Omar Abdullah is right in saying that Mehbooba Mufti should either form a government in Jammu & Kashmir or have the courage to break the alliance with the BJP. The state is under Governor’s rule for exactly a month now, second in last one year, because of the inability of the political parties to form a government.
For the past six weeks, Mehbooba, the dynastic successor of her late father Mufti Mohammad Syed, has not allowed a popular government to be formed because of her personal whims, something that the nation at large can ill-afford in the sensitive border state. It is understandable that in the initial period, she was in a state of mourning and thus was not able to give a thought about government formation. But now, her actions defy logic.
A month on, many critical questions still remain unanswered. The first, will she dump the BJP or continue the partnership? If she goes for the second option, will she become chief minister or nominate someone else and be an extra constitutional authority the way Bal Thackeray or Sonia Gandhi were during the Shiv Sena rule in Maharashtra and two versions of the UPA at the Centre respectively? If she becomes chief minister, her party will have to contest two elections, an MLA election for herself from her father’s seat and an MP election from Anantnag parliamentary seat which she will have to vacate. She might name her younger brother Tassaduq Hussain Mufti as her party candidate from there.
The second, will she explore alternate possibilities and seek fresh allies in the Congress, the National Conference and Independents? In the last assembly election, over 65 percent electorate had voted to have a government of their choice. In the 87-member state assembly, PDP with 28 seats became the single largest party. The BJP with 25 seats became second largest; the JKNC won 15 seats, while the Congress came fourth with 12 seats. Independent and Others got seven. In that election, the BJP had the highest vote share, 23 percent; PDP closely followed with 22.7 percent votes but greater number of seats. After dumping the BJP, the PDP can form a government by aligning with the Congress and Independents. Sonia Gandhi had met her in Srinagar to offer her condolence on Mufti’s death. By turning conventional political wisdom on its head, she might join hands with the National Conference and Independents or the Congress to contain the bigger enemy, the BJP.
But for that she has to make a move, something which is nowhere in public sight.
No one knows what’s going on in her mind. Mehbooba’s mourning got extended and later through sources and through some second rung leaders in the PDP, the nation got to know that she was not satisfied with progress of the agenda of alliance agreed upon by the PDP and the BJP. She blamed the Modi government for not doing enough to fulfil the promises in the agenda. She wanted concrete assurance from Prime Minister Narendra Modi or from BJP president Amit Shah in this regard. She also wanted some “confidence building measures” to be put in place, albeit without going into specifics, either publicly or in her limited engagements with the BJP leaders in the last one month.

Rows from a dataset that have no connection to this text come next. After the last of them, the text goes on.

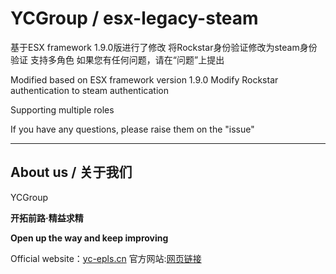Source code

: # YCGroup / esx-legacy-steam

基于ESX framework 1.9.0版进行了修改
将Rockstar身份验证修改为steam身份验证
支持多角色
如果您有任何问题，请在“问题”上提出

Modified based on ESX framework version 1.9.0
Modify Rockstar authentication to steam authentication

Supporting multiple roles

If you have any questions, please raise them on the "issue"

***
## About us / 关于我们 
YCGroup

**开拓前路·精益求精**

**Open up the way and keep improving**

Official website：[yc-epls.cn](https://www.yc-epls.cn)
官方网站:[网页链接](https://www.yc-epls.cn)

The BJP on its part claims that there has not been any substantive talk with her on the issue of government formation. Unlike last time, BJP general secretary Ram Madhav is not seen travelling to Srinagar, no negotiations are taking place in Delhi either. The BJP’s patience is wearing thin but it does not want to precipitate the situation by making any contentious statement or by taking any unilateral action. The Governor’s Rule (Central rule) is any case in place and thus it indirectly controls the government. The party as it is has an uneasy relation with its alliance partner in another state, Maharashtra where it is running a coalition government with the Shiv Sena. By taking any hasty action with regard to the PDP in J&K it does not want to create an impression that in Modi-Shah dispensation it can’t deal comfortably with its allies.
So for now the words in the BJP are patience and restraint. At this stage it is going with the proverbial, keeping a close eye on developments.
In an interview to some newspapers, the chief spokesperson of the PDP, Naeem Akhtar, said: “The agenda of alliance is a sacred document for us but there is little forward movement when it comes to implementation of certain core political and economic issues. We don’t want to form a government just for the sake of it. The Centre will have to address certain core political and economic issues and take state-centric measures to create an atmosphere of trust.” He does not talk specifics.
Does he mean that during the Governor’s Rule period the Modi-led central government has to take those perceived measures which nobody outside a small PDP group is aware of? In response to a question on the measures, Naeem Akhtar said, “They know which measures need to be taken. When and how that happens is a matter of understanding and trust.”
By a nuanced blame game, the PDP appears to be trying to don the mantle of martyrhood. Perhaps it wants to convey the impression that it sacrificed the fruits of power for larger popular good. By implication, the BJP would be places as a villain in Kashmir valley. It’s a game of political brinkmanship.
Omar Abdullah is on the mark when he said, "I don't know whether her party leaders know what these CBMs are, but people of the state don't know what she is demanding…Mehbooba Mufti must spell out clearly what she wants. Otherwise, she must have the courage to break the alliance and seek fresh elections in state."